Introduction to Apache Cassandra

24 februari 2021 om 10:00 by ParTech Media - Post a comment

We live in the information age. The age where we are surrounded by at least 2 devices at any given time. Most of these devices are also connected to the world wide web. All this translates to an invisible web that is continuously transmitting data at light speed around you.

So how do you store all this data? Moreover, how do you query and process all this incoming data at acceptable speeds? Especially when you are part of a million, billion-dollar organization whose reputation depends on data consistency.

This is where data stores like Apache Cassandra come into play.
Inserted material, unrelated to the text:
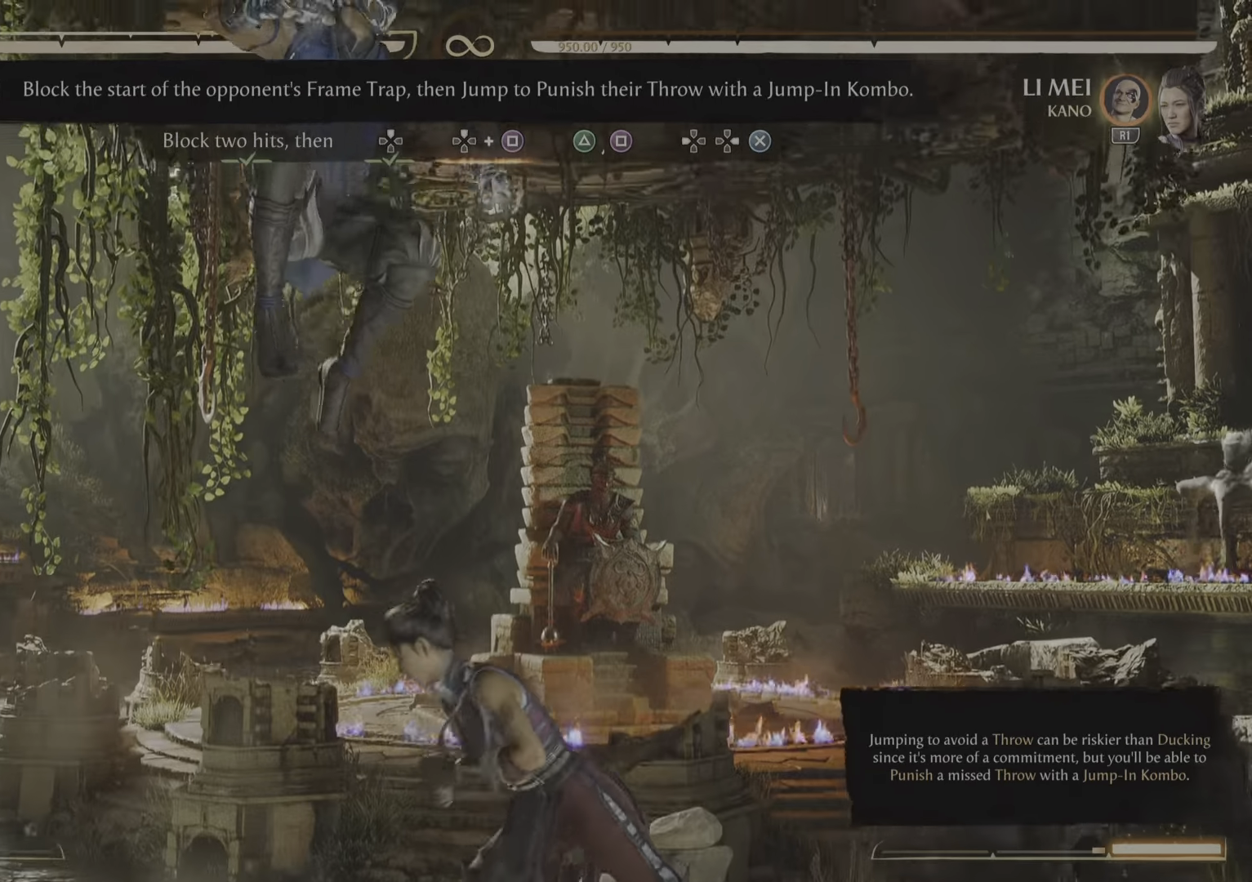
{"buttons": [], "events": [[84, "SQUARE", "down"], [317, "SQUARE", "up"]]}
In this post, let’s take a look at this data store in detail including answering the question of What is Apache Cassandra.

Table of Contents

  1. What is Apache Cassandra?
  2. What are the top features of Cassandra?
  3. How does Apache Cassandra work?
  4. What are some common mistakes made while using Apache Cassandra?
  5. Example use case of Cassandra
  6. Verdict

What is Apache Cassandra?

Apache Cassandra is a column data store that allows you to sort and manage massive amounts of data. It is an open-source NoSQL data store that allows you to manage huge inflows of data without any bottlenecks.
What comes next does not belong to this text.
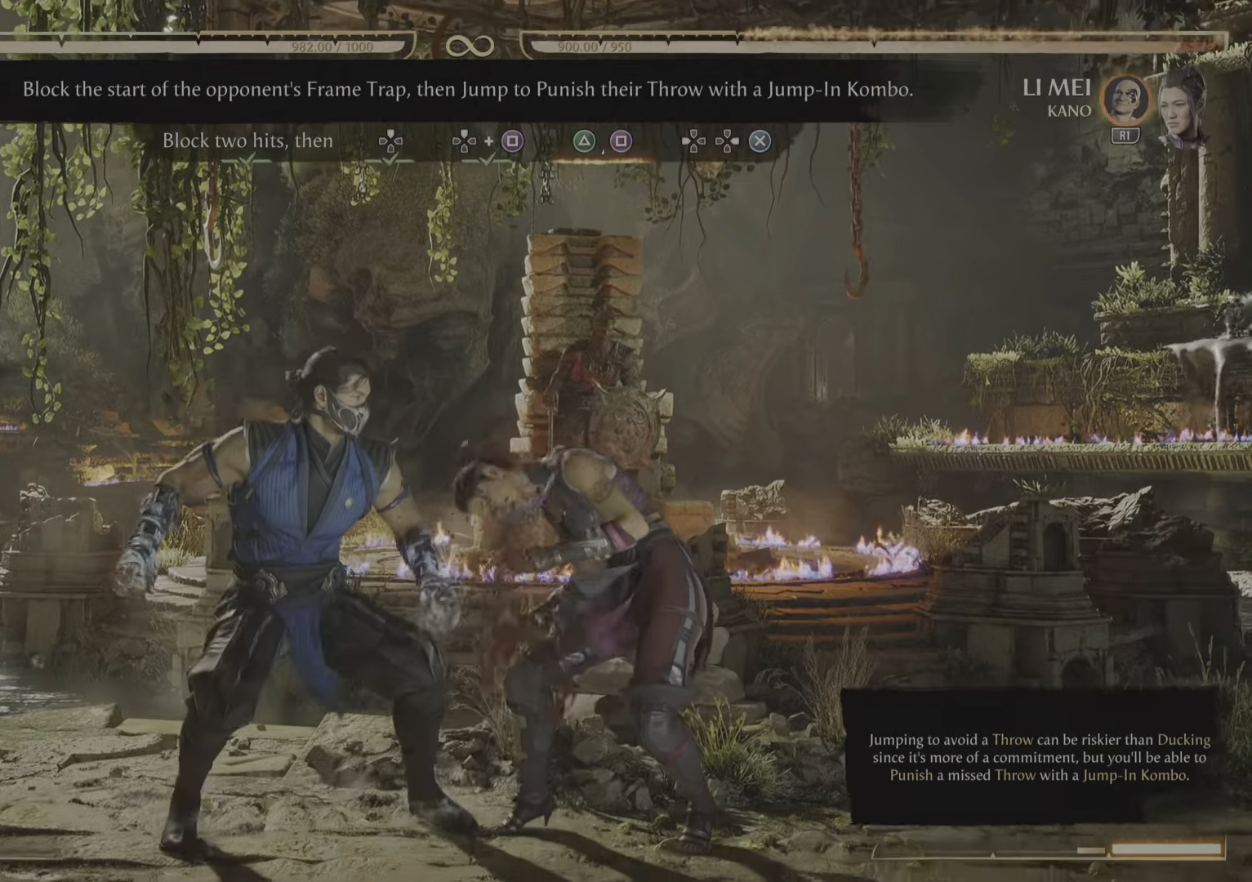
{"buttons": [], "events": []}
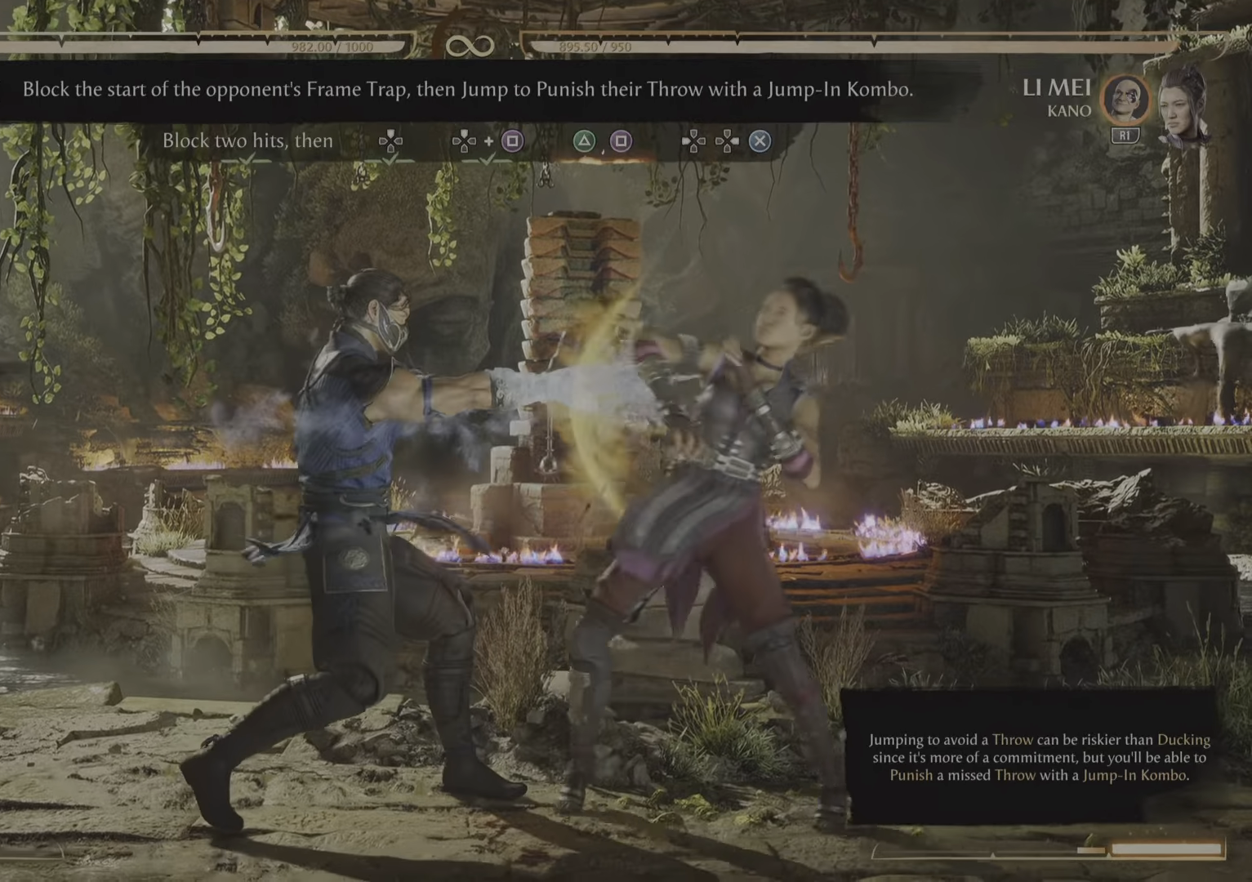
{"buttons": [], "events": []}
If you take a closer look at the platform it’s a highly decentralized and distributed system that allows you to deploy Cassandra in a cloud or hybrid environment. The high availability and fault tolerance capabilities of Apache Cassandra will enable quick data processing across thousands of different data nodes.

Did you know that Apache Cassandra was originally designed for Facebook index searching? After it’s massive success with the billion-dollar organization, many more users started using it. Nowadays Cassandra is used by top organizations like Apple and Netflix to manage their large amount of data inputs. They use it for its ability to connect and verify data from thousands of sensors, appliances and digital applications spread across the organization. Apache Cassandra comes in handy when high write speeds are a priority for the normal functioning of your organization,

What are the top features of Cassandra?

On average, a data store can only fulfill two of the three fundamental functions in the CAP theorem. But what is the CAP theorem?
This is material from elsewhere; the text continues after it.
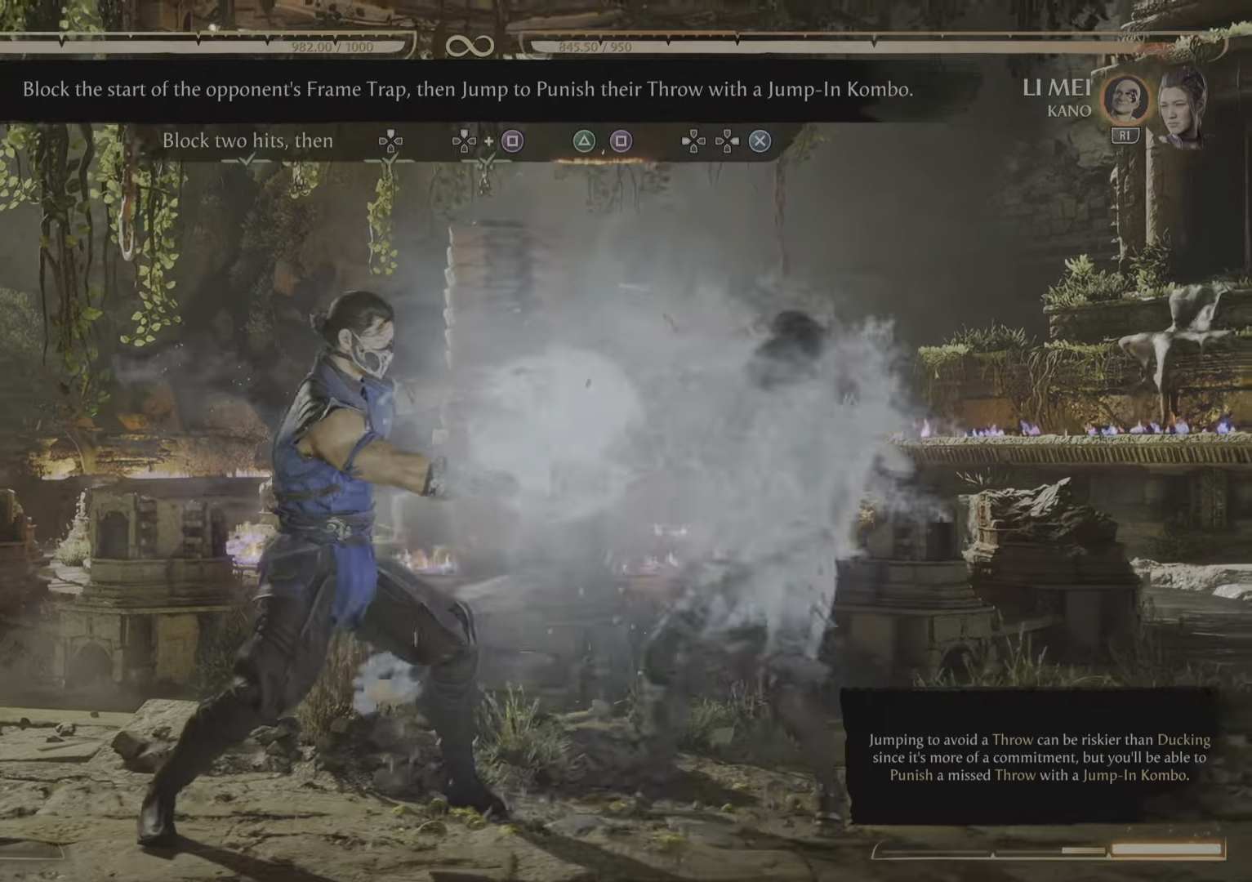
{"buttons": [], "events": []}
The CAP theorem, which is also known as Brewer’s theorem states that it is not feasible for a data store to offer more than two out of the three guarantees listed below -

  1. Consistency - The promise that every read request receives a recent write request or an error function
  2. Availability - The promise that every request receives a write response, with the guarantee that it’s not an error.
  3. Partition Tolerance - The promise that the data store continues to operate even when any number of messages are dropped by the network

CAP theorem states that not all three can be fulfilled by any distributed data store in the world. Most of the data store lets you use a predetermined set of CAP theorems, but Cassandra takes it a step further. It allows you to modify your preferences and approach towards the CAP theorem.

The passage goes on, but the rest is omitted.